Monocyte cytotoxicity inducing factor (MCF) is a cytokine derived from CD4+ lymphocytes which was isolated using its ability to cause human blood monocytes to become cytotoxic for tumour targets. An N-terminal derived biologically active peptide (GAAVLEDSQ) of the intact molecule was previously used to demonstrate a single class of high affinity binding sites on human blood monocytes and U937 cells. Photoaffinity labelling was carried out to identify the receptor. The N-terminal nonapeptide fragment (P2) could be cross-linked to a single molecular species on the surface of U937 cells when cross-linking was performed on intact cells.
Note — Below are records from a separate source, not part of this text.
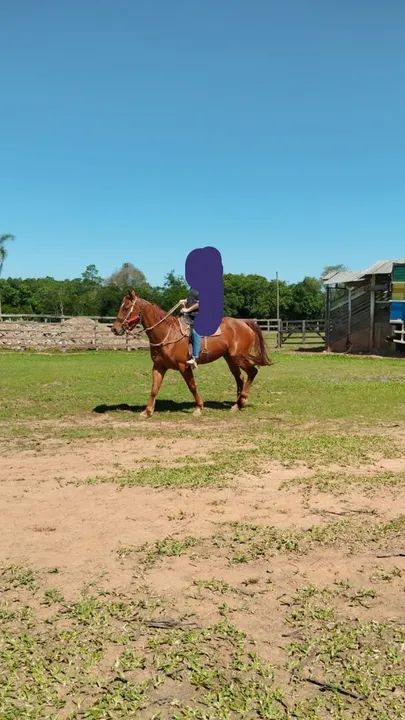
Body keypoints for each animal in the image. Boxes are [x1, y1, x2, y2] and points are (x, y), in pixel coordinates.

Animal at [111, 290, 271, 418]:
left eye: (126, 308)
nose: (114, 329)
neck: (167, 333)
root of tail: (243, 323)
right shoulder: (158, 366)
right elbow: (154, 388)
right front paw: (147, 411)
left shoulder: (184, 366)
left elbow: (192, 386)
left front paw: (199, 408)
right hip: (230, 359)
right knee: (240, 378)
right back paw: (238, 404)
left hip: (239, 357)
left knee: (252, 372)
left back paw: (242, 400)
Under fully reducing conditions, this molecule had an average molecular weight of 58 kD. In contrast, the apparent molecular weight when determined under nonreducing conditions was 158–163 kD. Octylglucoside solubilized U937 membranes were then applied to a P2 ligand affinity column. The major protein peak when eluted had an apparent molecular weight of 73 kD when determined by a 12% SDS PAGE gel. Photoaffinity labelling of the ligand affinity product was carried out in solution. Gel electrophoresis under nonreducing conditions demonstrated cross-linking to a 163 kD and a 29 kD protein, while under reducing and denaturing conditions additional species were seen at 97 kD, 67 kD and 50 kD. Photoaffinity cross-linking performed both on whole cells and partially purified receptor in solution, and could be specifically abolished by the addition of unlabelled peptide. These data present evidence that the single high affinity binding site corresponds to a U937 membrane protein having an average molecular weight of 58 kD which exists as an apparent homodimer under native conditions, but may have additional low molecular weight components which were not available for binding and derivatization using intact cells.